I kind of want to point to cosplay culture as a root issue, and distinguish the anime con trend apart from what I call “LARP” style cosplay that is more common at fantasy and SF cons. Because the former it is sort of a fashionable thing for most Americans, the latter it is more like an escapist thing. Even if in reality both are kind of, well, both. The end result, however, is that a lot of cosplayers at an anime con treat it like a masquerade party–you dress up but it is just an outfit. The hesitation I have is that I just don’t know enough about SF cons, having only been to a couple over the years. And more universally, all sorts of people don costumes at cons, it’s hard to generalize. Regardless of why people dress up, the end result is that a lot more people dresses up at anime cons, to the extent that cosplayers no longer stand out at them. It’s one of many factors that makes anime cons progressive and help transform them into what popularly seen as “cons” today. I’m looking at events like SDCC, BlizCon, NYCC, the PAXes, and what not, as examples.
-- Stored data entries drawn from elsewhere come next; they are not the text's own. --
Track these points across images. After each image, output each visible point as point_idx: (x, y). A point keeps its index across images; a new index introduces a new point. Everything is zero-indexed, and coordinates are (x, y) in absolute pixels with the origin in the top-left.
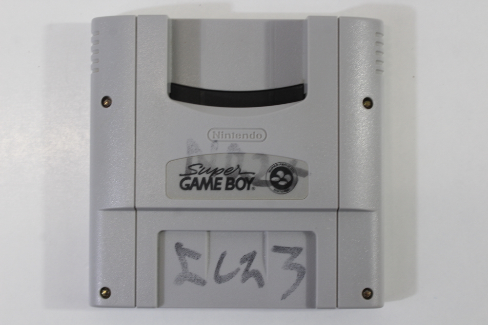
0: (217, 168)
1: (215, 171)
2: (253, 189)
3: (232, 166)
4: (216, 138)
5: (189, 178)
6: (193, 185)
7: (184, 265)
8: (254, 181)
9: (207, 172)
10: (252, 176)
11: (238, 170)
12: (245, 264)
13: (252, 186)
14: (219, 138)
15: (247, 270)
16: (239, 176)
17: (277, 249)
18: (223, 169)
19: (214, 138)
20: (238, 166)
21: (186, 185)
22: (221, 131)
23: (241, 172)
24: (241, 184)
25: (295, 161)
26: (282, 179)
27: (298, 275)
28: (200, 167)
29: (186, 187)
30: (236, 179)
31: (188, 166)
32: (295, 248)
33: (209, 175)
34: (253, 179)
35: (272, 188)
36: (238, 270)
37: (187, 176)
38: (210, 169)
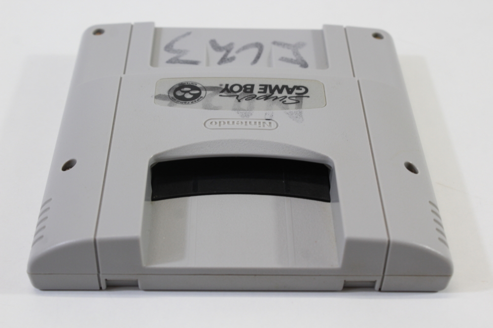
0: (265, 100)
1: (266, 98)
2: (221, 85)
3: (247, 101)
4: (267, 122)
5: (296, 94)
6: (293, 89)
7: (296, 53)
8: (220, 90)
9: (277, 98)
10: (223, 94)
11: (239, 98)
12: (230, 56)
13: (224, 87)
14: (264, 123)
15: (228, 52)
16: (238, 94)
17: (195, 63)
18: (257, 99)
19: (270, 123)
20: (239, 101)
21: (301, 89)
22: (262, 127)
23: (236, 97)
24: (236, 89)
25: (170, 105)
26: (186, 92)
27: (172, 46)
28: (285, 101)
29: (301, 88)
30: (242, 91)
31: (300, 103)
32: (174, 63)
33: (274, 95)
34: (222, 92)
35: (198, 86)
36: (238, 52)
37: (300, 96)
38: (273, 100)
On the other hand, I suppose this was always the case at cons, anime or not, in America. There’s a bit of sloshing to and fro from older game/SF cons to anime and back. It’s just that anime conventions are kind of a locus, an offshoot with more specificity than your average SF-content con. The result is how it may heighten certain aspects of con culture for consumption, as repackaged as something slightly different. Cosplay is precisely what that repacking is. Which, again, like what Kelts have written, is the sort of thread you can trace from 70s SF cons to the SF cons in Japan, and what they do out there, and then what we do out here, and it goes on. It’s a Möbius strip-thread. I just think it has largely infused back into the mainstream and de-alienated costume play in America mainstream nerd culture.

Is there anything more? Probably. Maybe another time.


No Responses to “American Anime Cons And Its Role in Transformation of Nerd Culture”

  • jpmeyer

    “My favorite time of Otakon is the evening. The convention center is open till 2 in the morning. At night it becomes the perfect place to hang-out because it’s full of random -and I am a connoisseur of random – from break dancing competitions, impromptu caramelldansen, unintentional cosplay pairings, cosplay skit performances, conga lines, 18+ panels, the friendly and insane line for the rave and its wall of humidity, Friday and Saturday Fan Parodies, internet meme Marco-lost-the-game shout outs, and artists alley which stays open till Midnight. It’s the perfect place for catching true fandom on display.”

    Hahaha, many of those are the things that I hate the most about anime cons! With each coming year, I’ve felt more and more like “anime cons” should really be called “internet cons” in a way that sci-fi/comic cons really aren’t. Sort of like I can see some sort of association between having say, Kinect demos or whatever at a sci-fi con even though Kinect isn’t Battlestar Galactica, but I couldn’t imagine anyone ever being able to understand the connection between anime and running around yelling I JUST LOST THE GAME.

  • omo

    I think the nature of anime fandom is very much entwined with internet culture today. The two basically grew up together, in the figurative “a generation weaned on Pokemon and later found youtube and 4chan” kind of way. I mean it’s not really a coincidence IMO that 4chan started as an anime board, and became the cesspool of meme and internet culture generator that it was.

    There’s probably some voodoo dark magic that facilitates the logical leap of the things you find on 4chan and the things you find at otakon after 7pm. Besides that there are some of the same people there.